In part of my post called “Meta-Thought“, I share how images of WeiQi patterns often pop into my mind when I am talking to people. Not because I am daydreaming, but because my brain is actually translating the ideas of our conversation into shapes and puzzles from the game of WeiQi.
Alissa Greenberg, in her article What’s It Like to See Ideas as Shapes? (The Atlantic) tells the story of a synesthete who sees ideas as shapes. My story is far less bizarre than his, but I wonder if perhaps we all experience synesthesia, albeit some more that others. In my post called The Mountains Breathe, I speak of another common somewhat synesthesia experience I have.
Below are a few quotes from Greenberg’s article to perhaps entice you to give it a quick read:
- synesthesia, a neurological phenomenon that has long been defined as the co-activation of two or more conventionally unrelated senses.

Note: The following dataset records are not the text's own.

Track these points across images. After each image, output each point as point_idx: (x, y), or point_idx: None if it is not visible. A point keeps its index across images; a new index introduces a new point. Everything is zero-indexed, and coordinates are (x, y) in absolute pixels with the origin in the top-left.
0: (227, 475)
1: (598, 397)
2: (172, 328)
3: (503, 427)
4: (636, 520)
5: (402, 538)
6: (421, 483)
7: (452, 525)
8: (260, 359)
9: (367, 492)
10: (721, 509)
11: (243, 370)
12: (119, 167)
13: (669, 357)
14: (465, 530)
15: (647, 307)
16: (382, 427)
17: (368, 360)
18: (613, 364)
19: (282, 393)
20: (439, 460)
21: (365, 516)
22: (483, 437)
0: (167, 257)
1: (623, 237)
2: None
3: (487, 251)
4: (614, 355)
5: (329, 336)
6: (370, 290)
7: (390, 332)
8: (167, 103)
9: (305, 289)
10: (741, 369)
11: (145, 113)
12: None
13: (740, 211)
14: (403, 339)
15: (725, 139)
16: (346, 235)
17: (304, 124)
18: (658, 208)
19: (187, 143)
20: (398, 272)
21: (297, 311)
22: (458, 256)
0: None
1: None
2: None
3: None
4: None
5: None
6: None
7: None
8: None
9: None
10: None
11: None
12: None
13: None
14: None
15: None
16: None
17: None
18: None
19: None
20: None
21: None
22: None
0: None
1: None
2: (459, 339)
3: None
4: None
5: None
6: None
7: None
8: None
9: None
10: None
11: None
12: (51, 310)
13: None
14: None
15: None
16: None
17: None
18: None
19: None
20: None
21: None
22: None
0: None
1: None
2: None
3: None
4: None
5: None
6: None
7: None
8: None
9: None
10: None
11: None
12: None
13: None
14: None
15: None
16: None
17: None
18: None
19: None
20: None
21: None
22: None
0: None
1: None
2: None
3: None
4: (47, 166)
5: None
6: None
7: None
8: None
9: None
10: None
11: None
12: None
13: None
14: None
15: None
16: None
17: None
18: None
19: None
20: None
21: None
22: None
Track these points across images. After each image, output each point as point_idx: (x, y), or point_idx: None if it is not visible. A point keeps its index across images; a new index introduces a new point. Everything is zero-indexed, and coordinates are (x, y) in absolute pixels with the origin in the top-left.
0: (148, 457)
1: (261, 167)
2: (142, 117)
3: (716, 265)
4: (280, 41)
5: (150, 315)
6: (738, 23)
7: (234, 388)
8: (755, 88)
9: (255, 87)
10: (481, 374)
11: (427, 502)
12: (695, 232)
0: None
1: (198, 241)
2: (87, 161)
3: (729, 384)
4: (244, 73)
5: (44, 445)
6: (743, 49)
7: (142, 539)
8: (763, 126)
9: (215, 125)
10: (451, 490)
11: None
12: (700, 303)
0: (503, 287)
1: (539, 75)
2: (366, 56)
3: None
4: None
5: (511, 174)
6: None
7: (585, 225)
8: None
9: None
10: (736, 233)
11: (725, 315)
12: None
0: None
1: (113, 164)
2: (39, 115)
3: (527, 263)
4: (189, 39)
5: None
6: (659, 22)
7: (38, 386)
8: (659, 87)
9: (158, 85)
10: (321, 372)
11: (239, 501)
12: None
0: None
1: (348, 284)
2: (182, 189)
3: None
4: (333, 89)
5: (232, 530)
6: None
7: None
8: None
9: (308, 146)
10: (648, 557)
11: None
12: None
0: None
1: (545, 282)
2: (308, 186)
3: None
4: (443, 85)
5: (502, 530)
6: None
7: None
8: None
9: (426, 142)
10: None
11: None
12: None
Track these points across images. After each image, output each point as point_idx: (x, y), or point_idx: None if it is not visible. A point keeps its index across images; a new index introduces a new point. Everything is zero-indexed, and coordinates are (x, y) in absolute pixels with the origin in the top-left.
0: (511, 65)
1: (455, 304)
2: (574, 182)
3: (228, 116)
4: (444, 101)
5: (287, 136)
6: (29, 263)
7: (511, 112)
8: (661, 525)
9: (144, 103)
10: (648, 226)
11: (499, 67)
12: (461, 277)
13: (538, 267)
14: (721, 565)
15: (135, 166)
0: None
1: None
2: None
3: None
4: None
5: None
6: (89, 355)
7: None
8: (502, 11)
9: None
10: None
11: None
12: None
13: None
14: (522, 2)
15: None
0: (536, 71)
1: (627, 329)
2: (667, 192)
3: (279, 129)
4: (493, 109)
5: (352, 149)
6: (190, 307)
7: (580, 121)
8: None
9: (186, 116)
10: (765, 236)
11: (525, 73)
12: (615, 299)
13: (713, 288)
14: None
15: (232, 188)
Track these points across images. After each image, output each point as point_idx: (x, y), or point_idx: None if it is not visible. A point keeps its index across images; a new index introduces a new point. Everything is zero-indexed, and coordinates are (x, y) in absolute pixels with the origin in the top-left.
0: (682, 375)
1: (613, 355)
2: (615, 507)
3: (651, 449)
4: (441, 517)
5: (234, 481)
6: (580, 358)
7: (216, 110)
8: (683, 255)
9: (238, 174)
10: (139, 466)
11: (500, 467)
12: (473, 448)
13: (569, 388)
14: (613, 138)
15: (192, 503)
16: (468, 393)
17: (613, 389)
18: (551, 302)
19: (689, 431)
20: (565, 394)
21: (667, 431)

- Jackson sees his thoughts as shapes. Every person he meets, every sentence he reads, and every decision he makes are presented as data points on a kind of continuously moving mental scatter plot, creating figures he compares to constellations.
- When he makes a choice, his gut feelings are visually laid out in front of him.
- A native Californian, Jackson went east to Massachusetts for college—that’s where he met Linscott. From there, he moved to Princeton to study the cognitive science of religion, examining the ways the human mind acquires and shares religious belief. “I wanted to understand how other people thought,” he says.
- Our ideas and our senses are inextricably linked, he says, and that means (at least in the case of synesthesia) that one can’t exist without the other.